== YOUR INSTRUCTIONS ==
Exact transcription, pictures omitted: reproduce the listing below.

== STORED DATA ==
/---

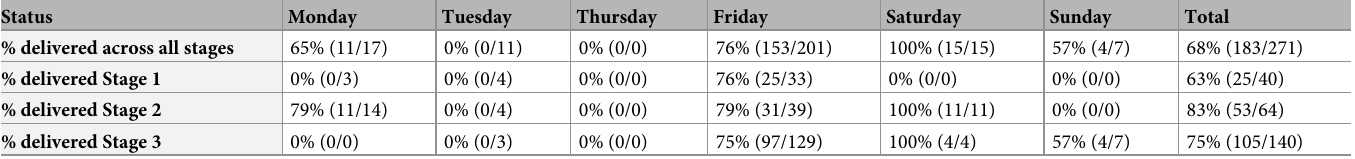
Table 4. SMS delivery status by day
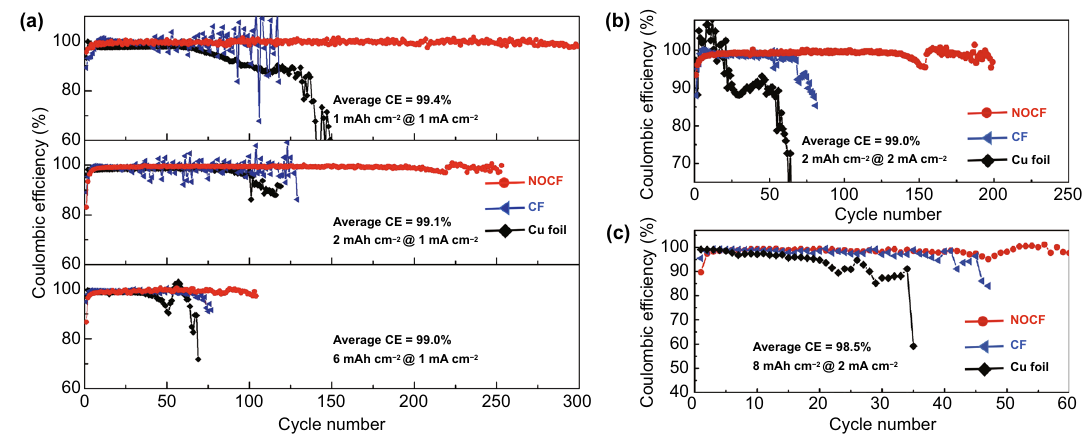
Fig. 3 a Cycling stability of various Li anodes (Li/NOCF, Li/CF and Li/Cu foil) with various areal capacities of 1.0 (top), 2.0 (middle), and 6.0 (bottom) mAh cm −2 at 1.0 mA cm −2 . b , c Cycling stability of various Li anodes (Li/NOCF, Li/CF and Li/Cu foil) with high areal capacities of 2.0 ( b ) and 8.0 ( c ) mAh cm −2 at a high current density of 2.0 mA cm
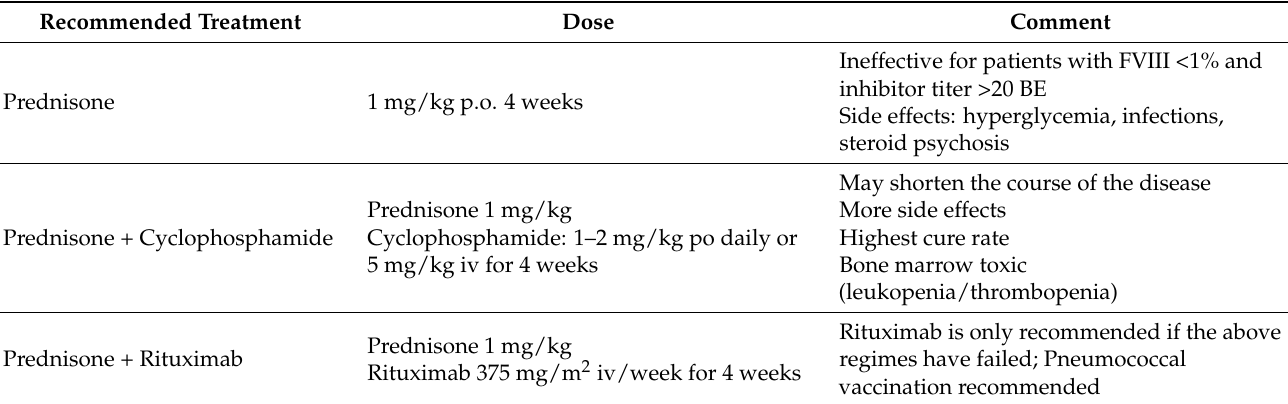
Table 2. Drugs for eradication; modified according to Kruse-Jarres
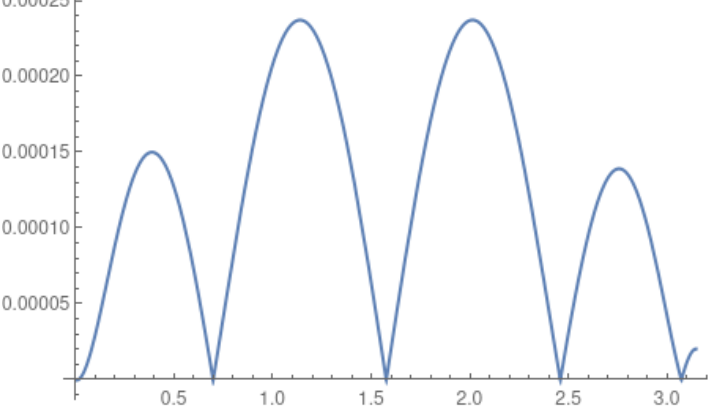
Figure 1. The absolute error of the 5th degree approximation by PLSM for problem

\---

== EXERCISE OUTPUT ==
Table 4. SMS delivery status by day
Fig. 3 a Cycling stability of various Li anodes (Li/NOCF, Li/CF and Li/Cu foil) with various areal capacities of 1.0 (top), 2.0 (middle), and 6.0 (bottom) mAh cm −2 at 1.0 mA cm −2 . b , c Cycling stability of various Li anodes (Li/NOCF, Li/CF and Li/Cu foil) with high areal capacities of 2.0 ( b ) and 8.0 ( c ) mAh cm −2 at a high current density of 2.0 mA cm
Table 2. Drugs for eradication; modified according to Kruse-Jarres
Figure 1. The absolute error of the 5th degree approximation by PLSM for problem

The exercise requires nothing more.